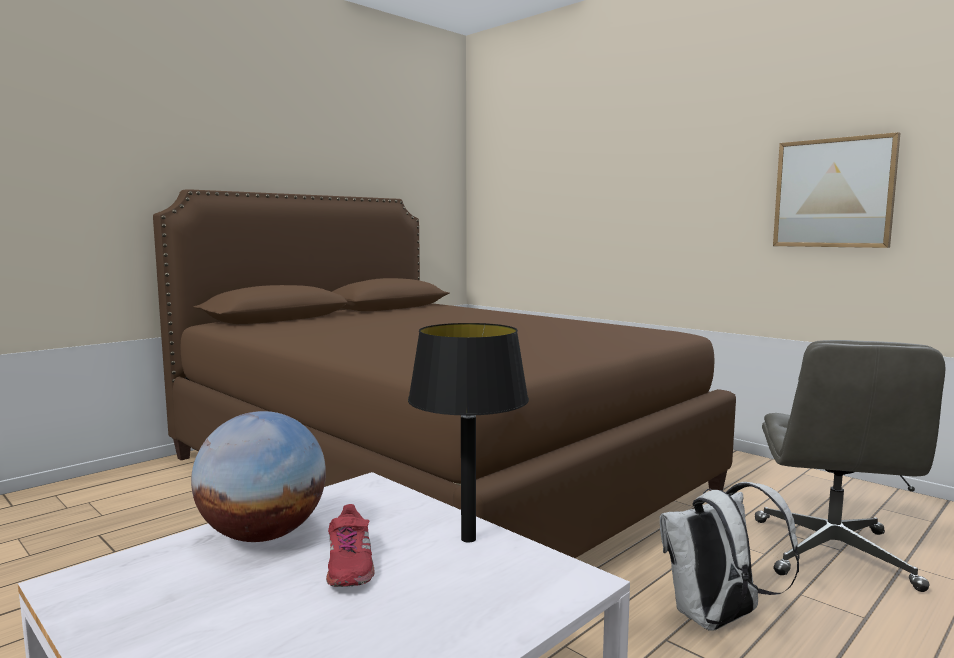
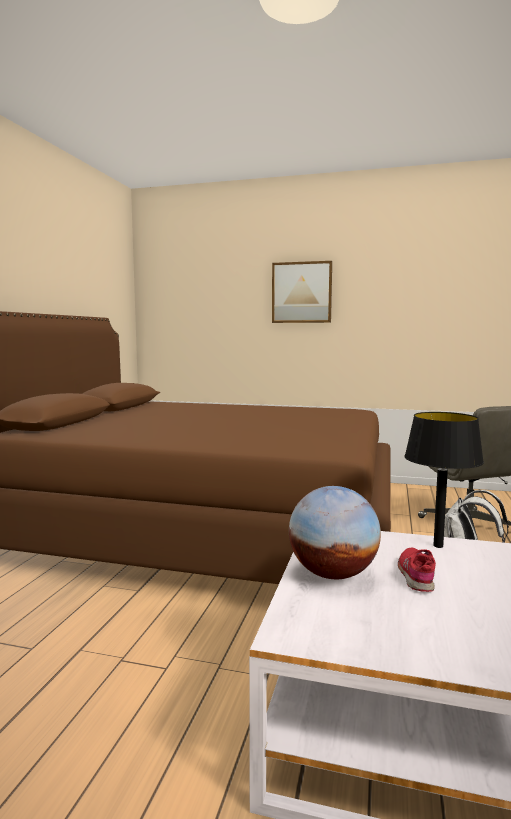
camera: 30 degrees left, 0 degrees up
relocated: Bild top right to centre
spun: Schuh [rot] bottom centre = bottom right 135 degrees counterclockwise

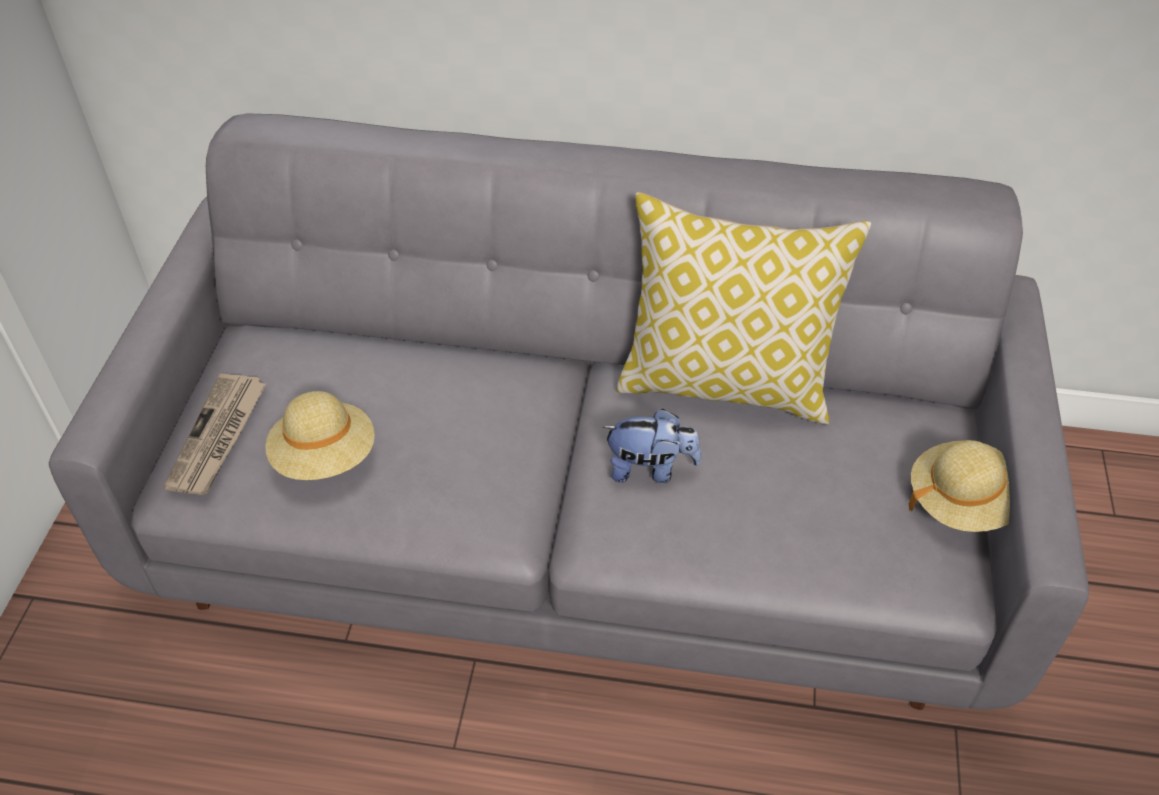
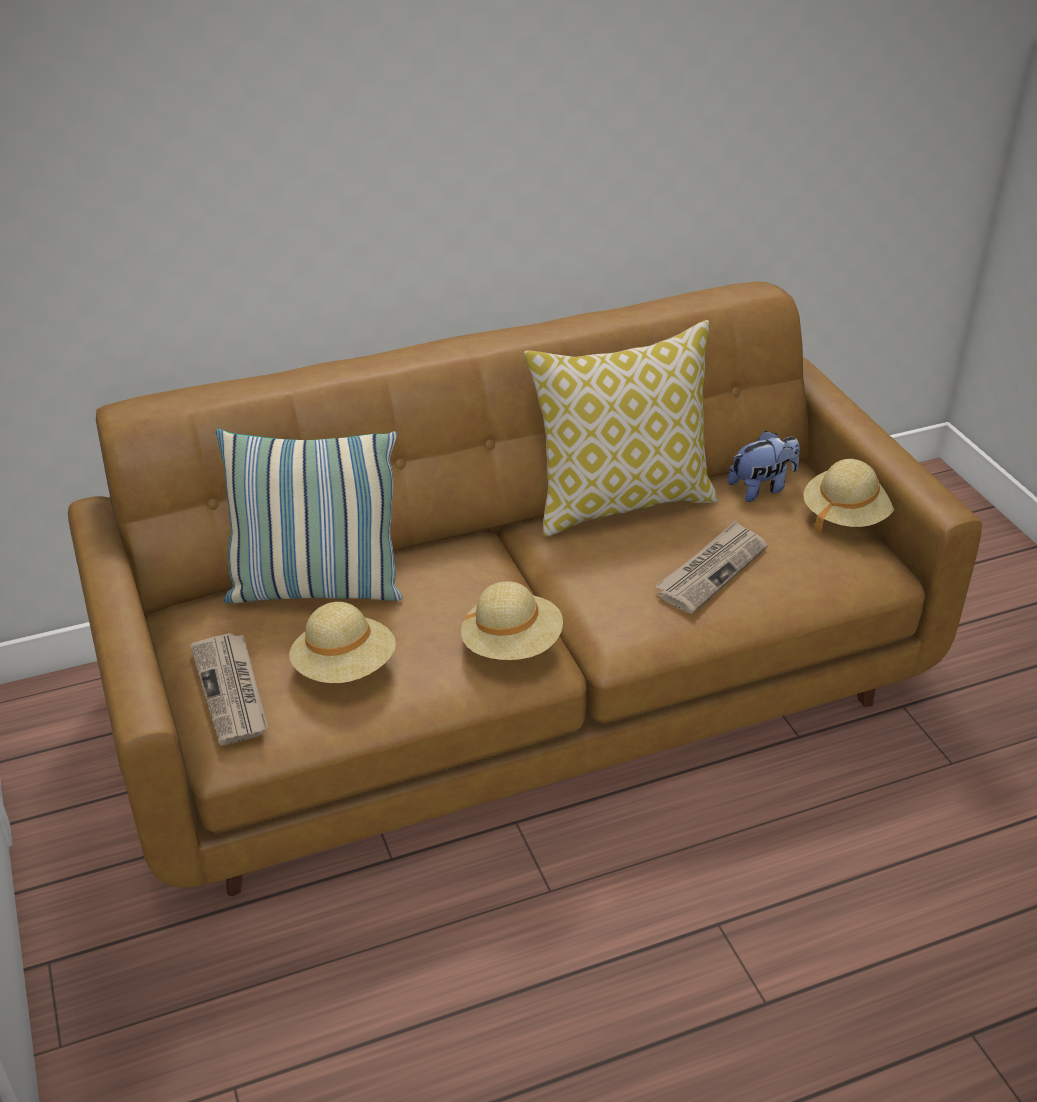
camera: 30 degrees left, 10 degrees down
appeared: Kissen (no. 1 from left) middle left; Zeitung (no. 2 from left) middle right; Hut [beige] (no. 2 from left) centre
relocated: Plüschtier centre to middle right
colour: Sofa [grau] centre to Sofa [braun] centre

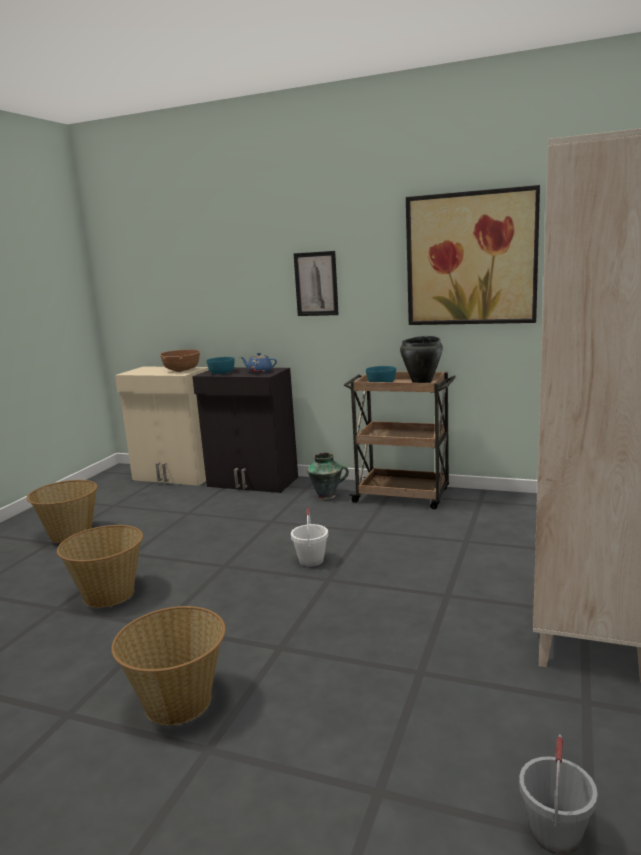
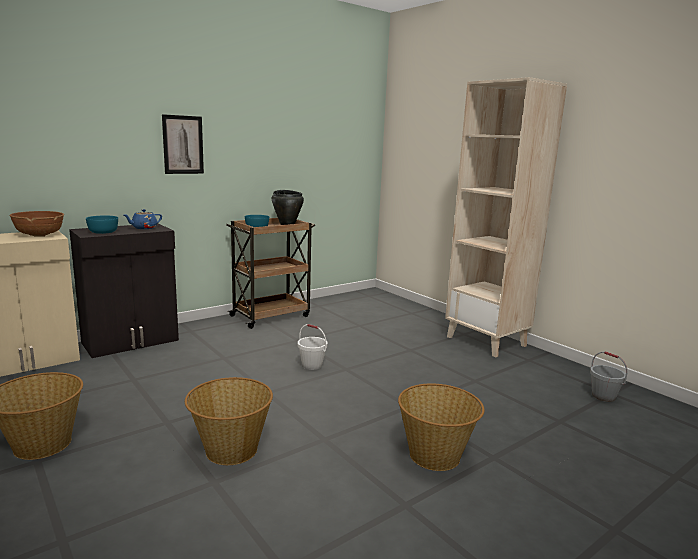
camera: 60 degrees left, 0 degrees up
missing: Bild (no. 2 from left) top right; Vase centre

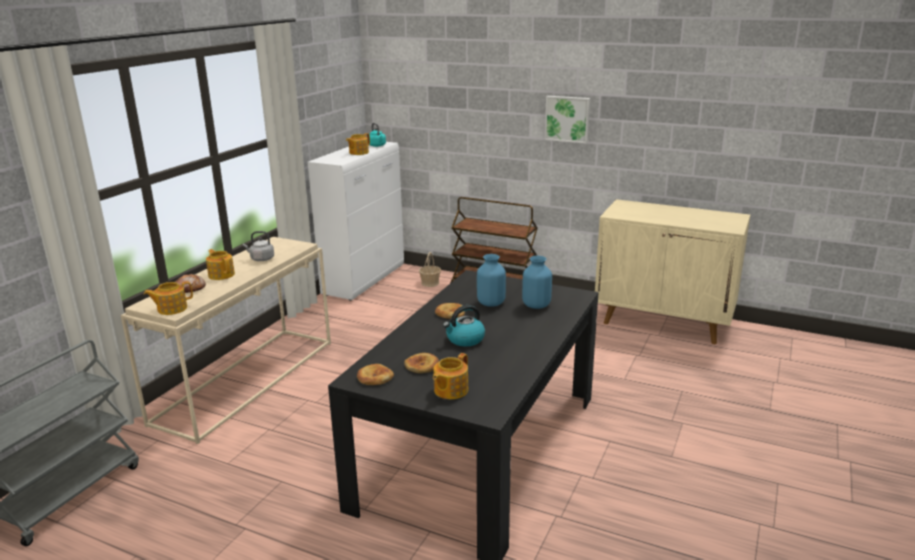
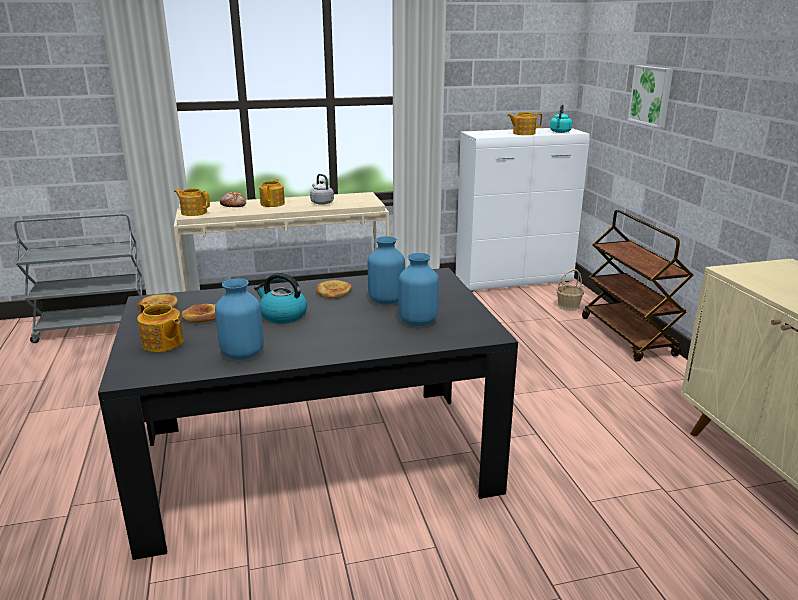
camera: 50 degrees right, 0 degrees up
appeared: Vase [blau] (no. 1 from left) middle left
relocated: Bild top centre to top right
spun: Teekanne (no. 4 from left in the first image) bottom centre = middle left 135 degrees counterclockwise

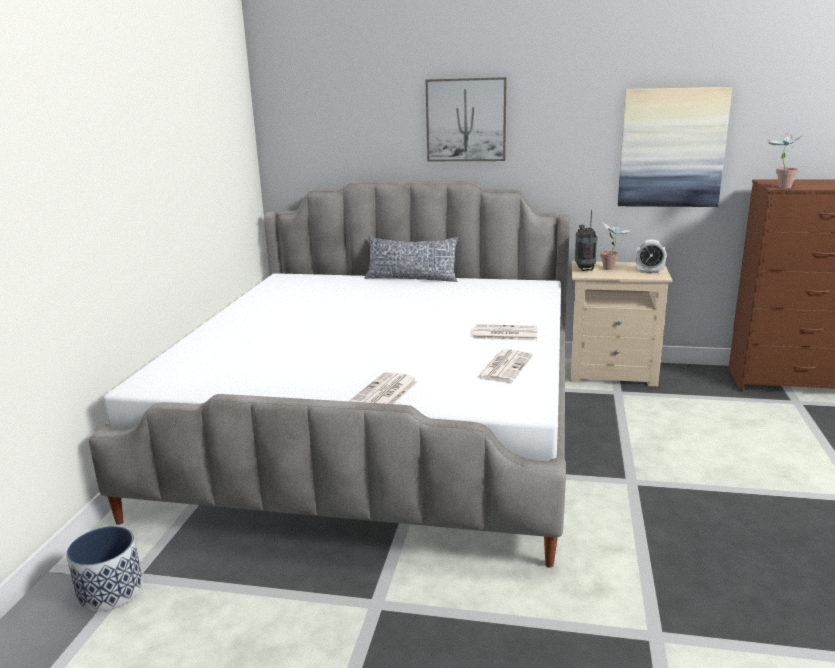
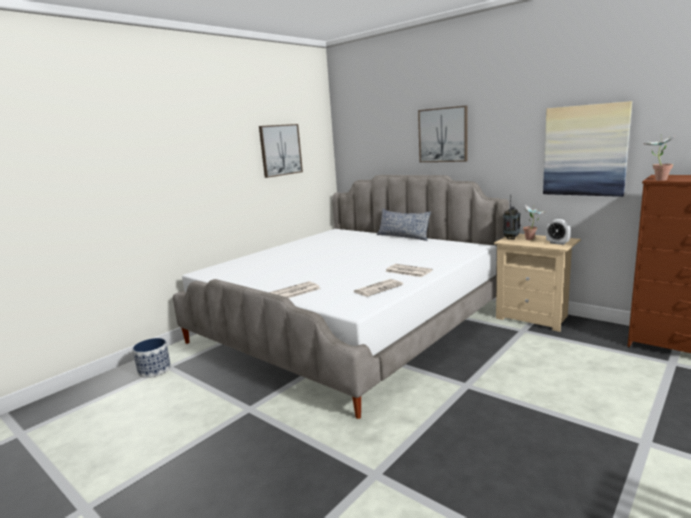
camera: 30 degrees right, 5 degrees down
appeared: Bild (no. 1 from left) top centre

— Goal of the exercise —
With all pictures left out, please transcribe exactly the lines from the start of the material through the line with "relocated: Bild top right to centre".

— Answer to the problem —
camera: 30 degrees left, 0 degrees up
relocated: Bild top right to centre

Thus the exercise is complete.